Part 3, 28. Knockoff

4 1 0
                                    

     I fight myself in psychological warfare, while I wonder why no one can be mine. I went to the youth church that Wednesday night, and I saw you again, Luciano... This story isn't about you, so don't get me started on how much you love to hog the attention. This story is about that guy I saw who had a crush on me, his name was Matt and he was very nice, and quite pretty. So I sat next to him and his eyes lit up. He hadn't seen me since I went to church in December for Christmas vacation, and It was obvious that he liked me. I never told him I liked guys, and I don't think he knew either. I had heard from one of his friends that he had only gone to church to pray the gay away, which made sense, and I guess I was an obstacle. The truth is that I really liked him and the whole summer I had feeling we could've been something, I mean, he was so kind and genuine compared to everyone else I dated. It looked like we could be a real thing, no knockoff.

     I didn't want no knockoff, didn't want no fake love. I wanted real shit, real authentic. I want the real thing, and he looked to me like he's the real thing, was I dreaming? I wanted him to prove that he's the real thing, I wanna know. Sadly, I've dealt with knockoffs my whole life and I thought that maybe this time would be different but it wasn't. It ended exactly how I thought it would end, how it always ends for me, us not being together because either of your preferences or because of my horrible ability at romance, because, well, no one has ever done anything romantic with me so you can't blame me.

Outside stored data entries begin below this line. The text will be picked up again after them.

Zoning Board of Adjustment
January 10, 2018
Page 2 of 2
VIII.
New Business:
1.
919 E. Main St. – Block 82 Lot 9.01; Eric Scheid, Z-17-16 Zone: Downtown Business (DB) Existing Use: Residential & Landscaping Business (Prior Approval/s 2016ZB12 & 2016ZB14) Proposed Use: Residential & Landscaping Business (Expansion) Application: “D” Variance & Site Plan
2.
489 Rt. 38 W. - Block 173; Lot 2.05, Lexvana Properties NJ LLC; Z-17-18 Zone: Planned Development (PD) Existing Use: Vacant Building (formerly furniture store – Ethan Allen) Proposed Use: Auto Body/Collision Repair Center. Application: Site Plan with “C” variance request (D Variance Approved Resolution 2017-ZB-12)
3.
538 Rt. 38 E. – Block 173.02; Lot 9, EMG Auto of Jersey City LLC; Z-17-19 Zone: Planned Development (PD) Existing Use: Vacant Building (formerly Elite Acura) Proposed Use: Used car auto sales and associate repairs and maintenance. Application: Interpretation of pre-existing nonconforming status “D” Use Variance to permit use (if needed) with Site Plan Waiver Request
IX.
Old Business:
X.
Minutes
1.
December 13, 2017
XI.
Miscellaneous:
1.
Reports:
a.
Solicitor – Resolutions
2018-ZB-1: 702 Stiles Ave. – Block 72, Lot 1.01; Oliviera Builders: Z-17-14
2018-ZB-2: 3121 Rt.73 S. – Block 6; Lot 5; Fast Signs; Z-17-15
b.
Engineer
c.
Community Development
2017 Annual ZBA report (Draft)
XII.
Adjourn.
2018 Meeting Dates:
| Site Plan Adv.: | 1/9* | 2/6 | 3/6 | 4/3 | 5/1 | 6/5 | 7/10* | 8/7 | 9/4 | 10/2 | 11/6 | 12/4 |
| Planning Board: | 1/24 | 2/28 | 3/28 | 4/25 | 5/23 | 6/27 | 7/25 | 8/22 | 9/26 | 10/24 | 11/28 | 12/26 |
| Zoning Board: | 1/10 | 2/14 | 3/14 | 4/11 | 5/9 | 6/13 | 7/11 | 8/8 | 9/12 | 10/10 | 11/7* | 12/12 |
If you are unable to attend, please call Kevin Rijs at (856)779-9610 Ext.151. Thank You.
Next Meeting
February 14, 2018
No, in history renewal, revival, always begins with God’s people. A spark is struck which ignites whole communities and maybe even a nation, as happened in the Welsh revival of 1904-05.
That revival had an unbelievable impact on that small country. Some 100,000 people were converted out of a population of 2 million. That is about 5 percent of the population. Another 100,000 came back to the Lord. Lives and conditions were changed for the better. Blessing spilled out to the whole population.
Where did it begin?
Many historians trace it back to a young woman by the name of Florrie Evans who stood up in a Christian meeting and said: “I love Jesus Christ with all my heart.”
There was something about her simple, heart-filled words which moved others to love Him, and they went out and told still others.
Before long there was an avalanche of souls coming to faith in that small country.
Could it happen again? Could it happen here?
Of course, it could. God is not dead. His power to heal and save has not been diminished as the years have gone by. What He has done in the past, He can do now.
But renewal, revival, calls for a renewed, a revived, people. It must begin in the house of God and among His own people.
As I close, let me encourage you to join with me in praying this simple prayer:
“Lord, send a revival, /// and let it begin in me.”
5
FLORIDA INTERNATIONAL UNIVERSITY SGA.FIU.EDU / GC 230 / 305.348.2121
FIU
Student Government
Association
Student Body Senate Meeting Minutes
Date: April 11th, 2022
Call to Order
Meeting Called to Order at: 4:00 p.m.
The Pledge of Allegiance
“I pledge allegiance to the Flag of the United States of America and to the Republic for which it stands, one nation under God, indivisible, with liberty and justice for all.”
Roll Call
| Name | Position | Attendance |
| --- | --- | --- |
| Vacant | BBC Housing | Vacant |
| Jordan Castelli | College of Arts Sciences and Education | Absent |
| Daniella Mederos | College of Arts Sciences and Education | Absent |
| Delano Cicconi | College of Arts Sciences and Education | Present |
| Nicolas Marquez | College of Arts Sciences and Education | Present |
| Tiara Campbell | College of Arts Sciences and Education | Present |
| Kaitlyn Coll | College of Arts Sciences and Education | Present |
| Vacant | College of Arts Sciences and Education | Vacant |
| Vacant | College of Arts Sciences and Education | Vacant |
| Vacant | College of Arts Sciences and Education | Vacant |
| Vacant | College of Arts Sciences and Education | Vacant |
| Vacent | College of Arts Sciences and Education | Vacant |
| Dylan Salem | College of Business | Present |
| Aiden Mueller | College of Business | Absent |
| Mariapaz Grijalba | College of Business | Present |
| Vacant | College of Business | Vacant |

I haven't seen you in months as of right now but I hope that you're okay and that maybe someday you will be comfortable with who you are. I was in denial for 2 years with the fact that I liked guys, and even when I came to terms with it I wanted to change myself. I did the same thing you did, I tried to pray it away. My sister Alexa goes to church like 3 times a week her whole life and she's a full on lesbian; there's no changing who you are as sad as it is and as much as you want to change it. But besides that, I need to look past the knockoffs and find the real thing, because I don't need no knockoffs on midnights like this.